5 ‘Lucky Number Slevin’ (2006)
A fascinating example of differing opinions, critics were harsh on Lucky Number Slevin, but casual moviegoers loved it. The action crime-thriller follows a wrongly apprehended man. He is dragged into a vicious feud between two rival crime lords, where he is given a violent ultimatum and is tailed by two men as he frantically decides what he’ll do next.
Using an outstanding cast boasting the likes of Bruce Willis, Morgan Freeman, and Ben Kingsley alongside Hartnett in the starring role, the movie presented as a fun-filled action spectacle. It also utilized a twisty story, heavily stylized characters, and eye-catching set design to make a lasting impression on audiences.
4 ‘The Virgin Suicides’ (1999)
For much of the early part of his career, Josh Hartnett was considered a heartthrob. It is easy to see how his role in The Virgin Suicides may be a big reason for that. As Sofia Coppola’s directorial debut, it focuses on five sheltered teenage sisters in 1970s America and the neighborhood boys who grow obsessed with them.
Based on Jeffrey Eugenides novel of the same name, the film uses the boys’ reminiscing of their younger days as the framework for the premise, allowing the film to take on a hypnotic, dreamlike meditation of adolescent angst. In what was just his third feature film credit, Hartnett was able to make the part of the young Trip Fontaine a memorable highlight of his career.
3 ‘Sin City’ (2005)
With its striking stylistic choices, graphic yet cartoonish violence, and forbidden allure, Sin City was a barnstorming, flamboyant dose of comic book ultra-violence. It follows a range of shady characters as they go about their business in the cesspool that is Sin City, with everything from vigilante cops to ex-prostitutes and their lovers getting their time to shine.
Within the chaos, Hartnett appeared as The Salesman — aka The Man or The Colonel — a slick assassin who is hired by a woman who wants to kill herself. His small, condensed story of passion and violence proved to be a perfect introduction to the film, highlighting its neo-noir tone, arresting style, and penchant for jarring and abrupt violence.
2 ‘Black Hawk Down’ (2001)
Based on real events, Ridley Scott’s grueling yet gripping modern war drama presented a horrifying depiction of combat. Following the American Special Forces units who were sent into Mogadishu to capture two lieutenants of a violent warlord, it shows how the mission went wrong as the soldiers were overrun and two of their Black Hawk helicopters were shot down.

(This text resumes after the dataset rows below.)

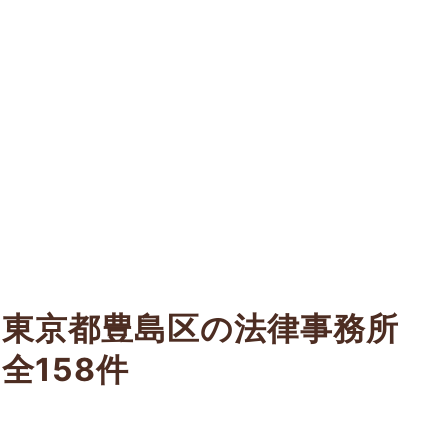
東京都豊島区の法律事務所
全158件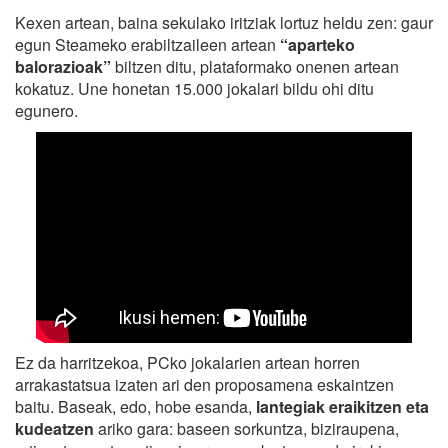
Kexen artean, baina sekulako iritziak lortuz heldu zen: gaur
egun Steameko erabiltzaileen artean
“aparteko
balorazioak”
biltzen ditu, plataformako onenen artean
kokatuz. Une honetan 15.000 jokalari bildu ohi ditu
egunero.
Ez da harritzekoa, PCko jokalarien artean horren
arrakastatsua izaten ari den proposamena eskaintzen
baitu. Baseak, edo, hobe esanda,
lantegiak eraikitzen eta
kudeatzen
ariko gara: baseen sorkuntza, biziraupena,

While it was somewhat limited in scope and perspective, Black Hawk Down was incredibly effective as a no-holds-barred nosedive into combat’s graphic intensity and abruptness. Hartnett was more than comfortable in the starring role, leading a stellar ensemble cast with aplomb.
1 ‘Oppenheimer’ (2023)
Oppenheimer should go on to become one of the biggest films of 2023. A commercial smash hit and a critically acclaimed masterpiece from Christopher Nolan, the film follows J. Robert Oppenheimer’s (Cillian Murphy) work on developing the atomic bomb and the political fallout that came as a result of that and his leftist leanings.
Among the many great delights the film offered, one that made many fans happy was seeing Hartnett back on the big screen in a major blockbuster. His supporting role was also quite significant, portraying the Nobel Prize-winning nuclear physicist and Oppenheimer’s colleague Ernest Lawrence, which gave him ample opportunity to showcase his acting talents.